As the church watches hurting friends in their pain through a livestream service—even video calls following the service can only provide so much comfort. There are no hugs, handshakes, or Christian fellowship during these livestream virtual services. This goes against the grain of what the church is called to do. There is a low ceiling to technology when it comes to demonstrating true love and comfort to those people you love the most.
The Real Hope of Jesus
As we sit in empty rooms for virtual funeral services, we must look to our real hope that we have in Christ Jesus. In a strange providential season when friends, family, and our church body is kept at a distance—we must cling to the hope we have in Jesus Christ. We must remember the words of Jesus as he said, “I am the resurrection and the life. Whoever believes in me, though he die, yet shall he live” (John 11:25).

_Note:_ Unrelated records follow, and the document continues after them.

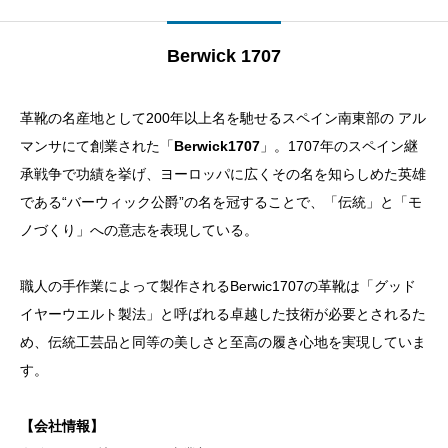
Berwick 1707
革靴の名産地として200年以上名を馳せるスペイン南東部の アル
マンサにて創業された「
Berwick1707
」。1707年のスペイン継
承戦争で功績を挙げ、ヨーロッパに広くその名を知らしめた英雄
である“バーウィック公爵”の名を冠することで、「伝統」と「モ
ノづくり」への意志を表現している。
職人の手作業によって製作されるBerwic1707の革靴は「グッド
イヤーウエルト製法」と呼ばれる卓越した技術が必要とされるた
め、伝統工芸品と同等の美しさと至高の履き心地を実現していま
す。
【会社情報】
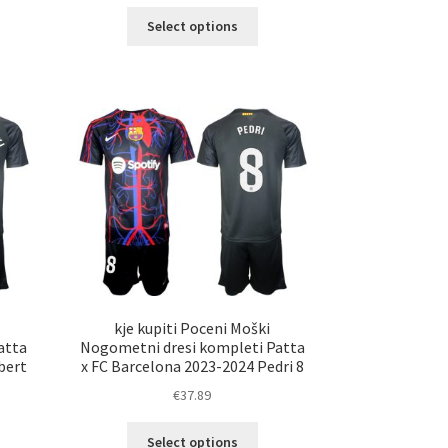
Ta
Select options
elek
izdelek
a
ima
č
več
ičic.
različic.
nosti
Možnosti
ko
lahko
erete
izberete
na
ani
strani
elka
izdelka
kje kupiti Poceni Moški
atta
Nogometni dresi kompleti Patta
bert
x FC Barcelona 2023-2024 Pedri 8
€
37.89
Ta
Select options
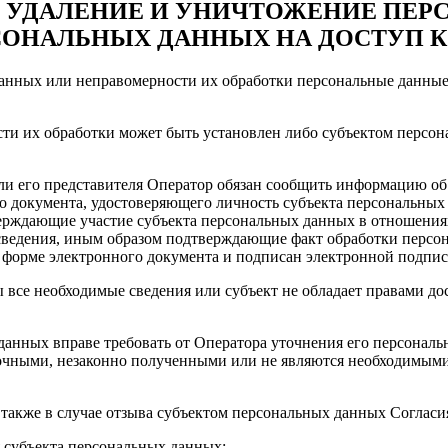
Е, УДАЛЕНИЕ И УНИЧТОЖЕНИЕ ПЕ
СОНАЛЬНЫХ ДАННЫХ НА ДОСТУП
данных или неправомерности их обработки персональные данные
сти их обработки может быть установлен либо субъектом перс
или его представителя Оператор обязан сообщить информацию о
о документа, удостоверяющего личность субъекта персональных 
верждающие участие субъекта персональных данных в отношениях
о сведения, иным образом подтверждающие факт обработки перс
в форме электронного документа и подписан электронной подпис
ы все необходимые сведения или субъект не обладает правами д
х данных вправе требовать от Оператора уточнения его персонал
чными, незаконно полученными или не являются необходимыми 
 также в случае отзыва субъектом персональных данных Соглас
я субъекта персональных данных;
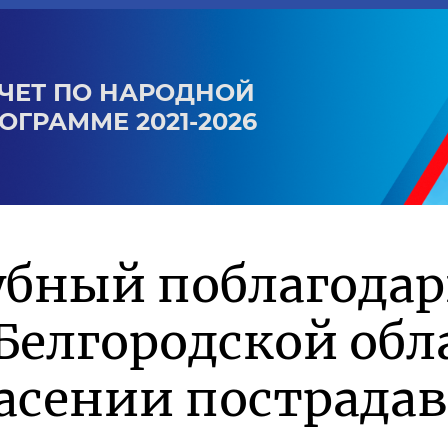
ЧЕТ ПО НАРОДНОЙ
ОГРАММЕ 2021-2026
убный поблагода
Белгородской обл
асении пострада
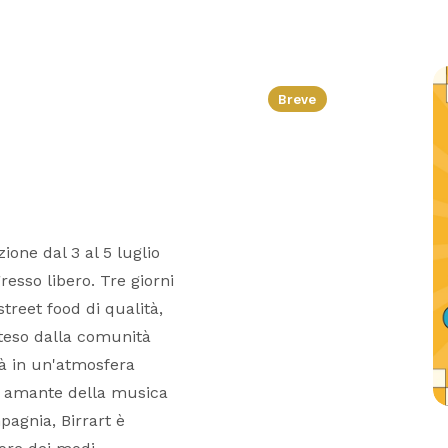
Breve
one dal 3 al 5 luglio
esso libero. Tre giorni
street food di qualità,
teso dalla comunità
tà in un'atmosfera
a, amante della musica
agnia, Birrart è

We have hope in Christ and we must remember that he has gone before us—passing through death—and now ruling from heaven’s throne. Jesus holds the keys of death in his hand (Rev. 1:18). In that same verse, while speaking to John the apostle while he was on the island of Patmos for preaching the gospel, Jesus said, “I died, and behold I am alive forevermore” (Rev. 1:18).
Although death is a powerful enemy and we will all have our time to face death—while we walk through the dark valleys of life and mourn the death of loved ones during a season of social distancing, we must remember that Jesus’ tomb is still empty and heaven’s throne is still occupied. Jesus is alive and he intercedes for us in seasons of real pain and sadness.
We do not weep as those who do not have hope—for our hope is in Jesus, the risen Redeemer who will one day give life to our mortal bodies when Christ raises us in bodies that are immortality (1 Thess. 4:13; 1 Cor. 15).
When the perishable puts on the imperishable, and the mortal puts on immortality, then shall come to pass the saying that is written:
“Death is swallowed up in victory.”
“O death, where is your victory?
O death, where is your sting?”
The sting of death is sin, and the power of sin is the law. But thanks be to God, who gives us the victory through our Lord Jesus Christ (1 Corinthians 15:54–57).